===== Information shown

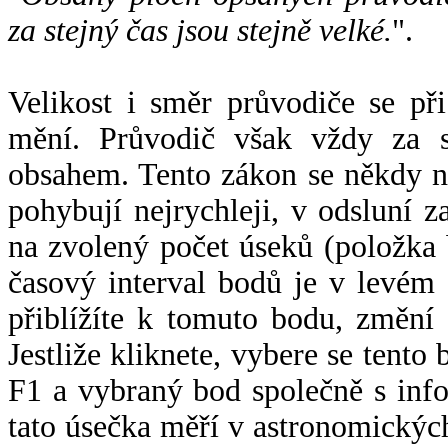
za stejný čas jsou stejně velké.
".
Velikost i směr průvodiče se při
mění. Průvodič však vždy za s
obsahem. Tento zákon se někdy 
pohybují nejrychleji, v odsluní z
na zvolený počet úseků (položka 
časový interval bodů je v levém
přiblížíte k tomuto bodu, změní
Jestliže kliknete, vybere se tento
F1 a vybraný bod společně s info
tato úsečka měří v astronomickýc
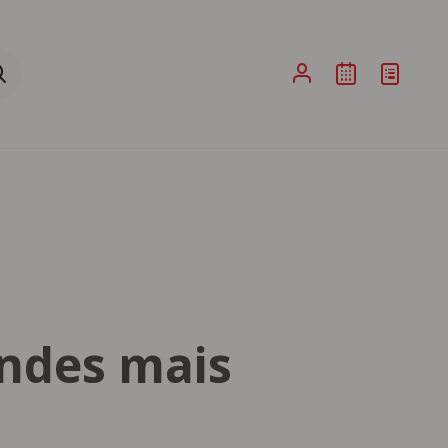
ina de Pesquisa ao submeter a sua pesquisa
andes mais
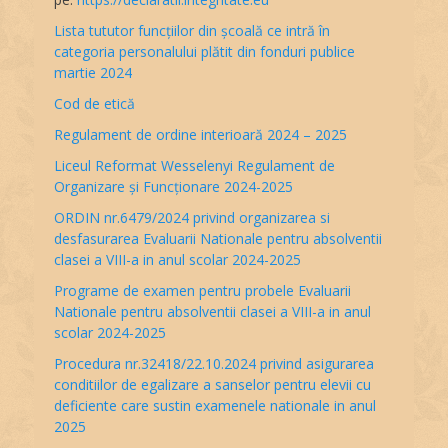
Lista tututor funcțiilor din școală ce intră în
categoria personalului plătit din fonduri publice
martie 2024
Cod de etică
Regulament de ordine interioară 2024 – 2025
Liceul Reformat Wesselenyi Regulament de
Organizare și Funcționare 2024-2025
ORDIN nr.6479/2024 privind organizarea si
desfasurarea Evaluarii Nationale pentru absolventii
clasei a VIII-a in anul scolar 2024-2025
Programe de examen pentru probele Evaluarii
Nationale pentru absolventii clasei a VIII-a in anul
scolar 2024-2025
Procedura nr.32418/22.10.2024 privind asigurarea
conditiilor de egalizare a sanselor pentru elevii cu
deficiente care sustin examenele nationale in anul
2025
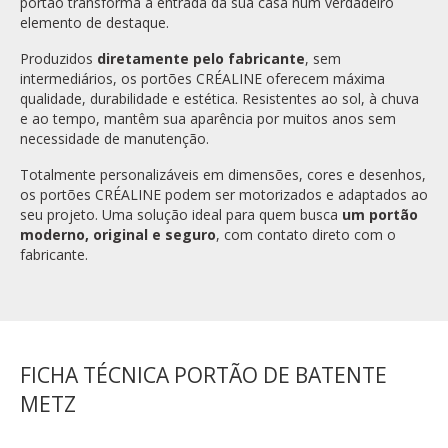
portão transforma a entrada da sua casa num verdadeiro
elemento de destaque.
Produzidos
diretamente pelo fabricante
, sem
intermediários, os portões CRÉALINE oferecem máxima
qualidade, durabilidade e estética. Resistentes ao sol, à chuva
e ao tempo, mantêm sua aparência por muitos anos sem
necessidade de manutenção.
Totalmente personalizáveis em dimensões, cores e desenhos,
os portões CRÉALINE podem ser motorizados e adaptados ao
seu projeto. Uma solução ideal para quem busca
um portão
moderno, original e seguro
, com contato direto com o
fabricante.
FICHA TÉCNICA PORTÃO DE BATENTE
METZ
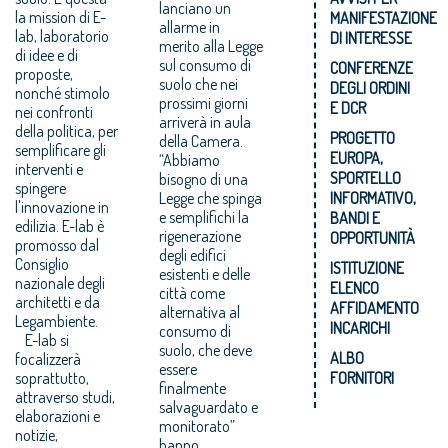
lanciano un
la mission di E-
MANIFESTAZIONE
allarme‎ in
lab, laboratorio
DI INTERESSE
merito alla Legge
di idee e di
sul consumo di
CONFERENZE
proposte,
suolo che nei
DEGLI ORDINI
nonché stimolo
prossimi giorni
E DCR
nei confronti
arriverà in aula
della politica, per
PROGETTO
della Camera.
semplificare gli
EUROPA,
“Abbiamo
interventi e
SPORTELLO
bisogno di una
spingere
Legge che spinga
INFORMATIVO,
l'innovazione in
e semplifichi la
BANDI E
edilizia. E-lab è
rigenerazione
OPPORTUNITÀ
promosso dal
degli edifici
Consiglio
ISTITUZIONE
esistenti e delle
nazionale degli
ELENCO
città come
architetti e da
AFFIDAMENTO
alternativa al
Legambiente.
INCARICHI
consumo di
E-lab si
suolo, che deve
ALBO
focalizzerà
essere
soprattutto,
FORNITORI
finalmente
attraverso studi,
salvaguardato e
elaborazioni e
monitorato”
notizie,
hanno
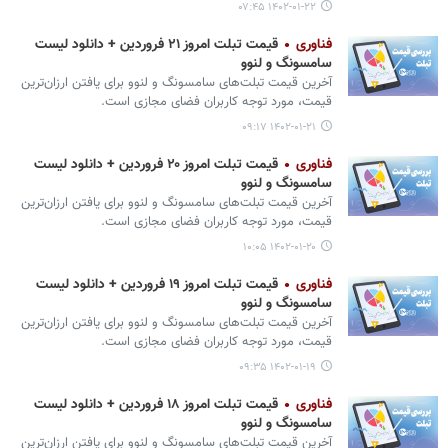
۱۴۰۲-۰۱-۲۲ ۰۷:۴۵
فناوری
قیمت تبلت امروز ۲۱ فروردین + دانلود لیست
سامسونگ و لنوو
آخرین قیمت تبلت‌های سامسونگ و لنوو برای یافتن ارزان‌ترین
قیمت، مورد توجه کاربران فضای مجازی است.
۱۴۰۲-۰۱-۲۱ ۰۹:۱۷
فناوری
قیمت تبلت امروز ۲۰ فروردین + دانلود لیست
سامسونگ و لنوو
آخرین قیمت تبلت‌های سامسونگ و لنوو برای یافتن ارزان‌ترین
قیمت، مورد توجه کاربران فضای مجازی است.
۱۴۰۲-۰۱-۲۰ ۱۰:۰۵
فناوری
قیمت تبلت امروز ۱۹ فروردین + دانلود لیست
سامسونگ و لنوو
آخرین قیمت تبلت‌های سامسونگ و لنوو برای یافتن ارزان‌ترین
قیمت، مورد توجه کاربران فضای مجازی است.
۱۴۰۲-۰۱-۱۹ ۰۹:۳۵
فناوری
قیمت تبلت امروز ۱۸ فروردین + دانلود لیست
سامسونگ و لنوو
آخرین قیمت تبلت‌های سامسونگ و لنوو برای یافتن ارزان‌ترین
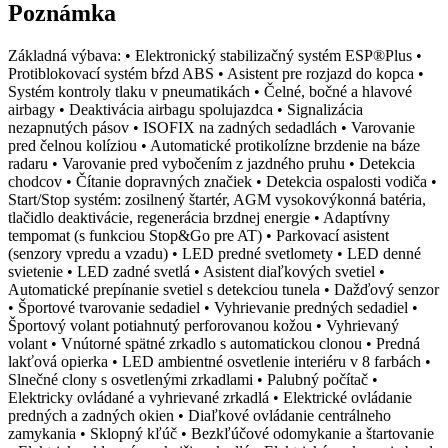
Poznámka
Základná výbava: • Elektronický stabilizačný systém ESP®Plus •
Protiblokovací systém bŕzd ABS • Asistent pre rozjazd do kopca •
Systém kontroly tlaku v pneumatikách • Čelné, bočné a hlavové
airbagy • Deaktivácia airbagu spolujazdca • Signalizácia
nezapnutých pásov • ISOFIX na zadných sedadlách • Varovanie
pred čelnou kolíziou • Automatické protikolízne brzdenie na báze
radaru • Varovanie pred vybočením z jazdného pruhu • Detekcia
chodcov • Čítanie dopravných značiek • Detekcia ospalosti vodiča •
Start/Stop systém: zosilnený štartér, AGM vysokovýkonná batéria,
tlačidlo deaktivácie, regenerácia brzdnej energie • Adaptívny
tempomat (s funkciou Stop&Go pre AT) • Parkovací asistent
(senzory vpredu a vzadu) • LED predné svetlomety • LED denné
svietenie • LED zadné svetlá • Asistent diaľkových svetiel •
Automatické prepínanie svetiel s detekciou tunela • Dažďový senzor
• Športové tvarovanie sedadiel • Vyhrievanie predných sedadiel •
Športový volant potiahnutý perforovanou kožou • Vyhrievaný
volant • Vnútorné spätné zrkadlo s automatickou clonou • Predná
lakťová opierka • LED ambientné osvetlenie interiéru v 8 farbách •
Slnečné clony s osvetlenými zrkadlami • Palubný počítač •
Elektricky ovládané a vyhrievané zrkadlá • Elektrické ovládanie
predných a zadných okien • Diaľkové ovládanie centrálneho
zamykania • Sklopný kľúč • Bezkľúčové odomykanie a štartovanie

==========

■ **Assignment**: Scan the data above and copy each line containing the word "دانلود".

■ **Answer for this exercise**:
قیمت تبلت امروز ۲۱ فروردین + دانلود لیست
قیمت تبلت امروز ۲۰ فروردین + دانلود لیست
قیمت تبلت امروز ۱۹ فروردین + دانلود لیست
قیمت تبلت امروز ۱۸ فروردین + دانلود لیست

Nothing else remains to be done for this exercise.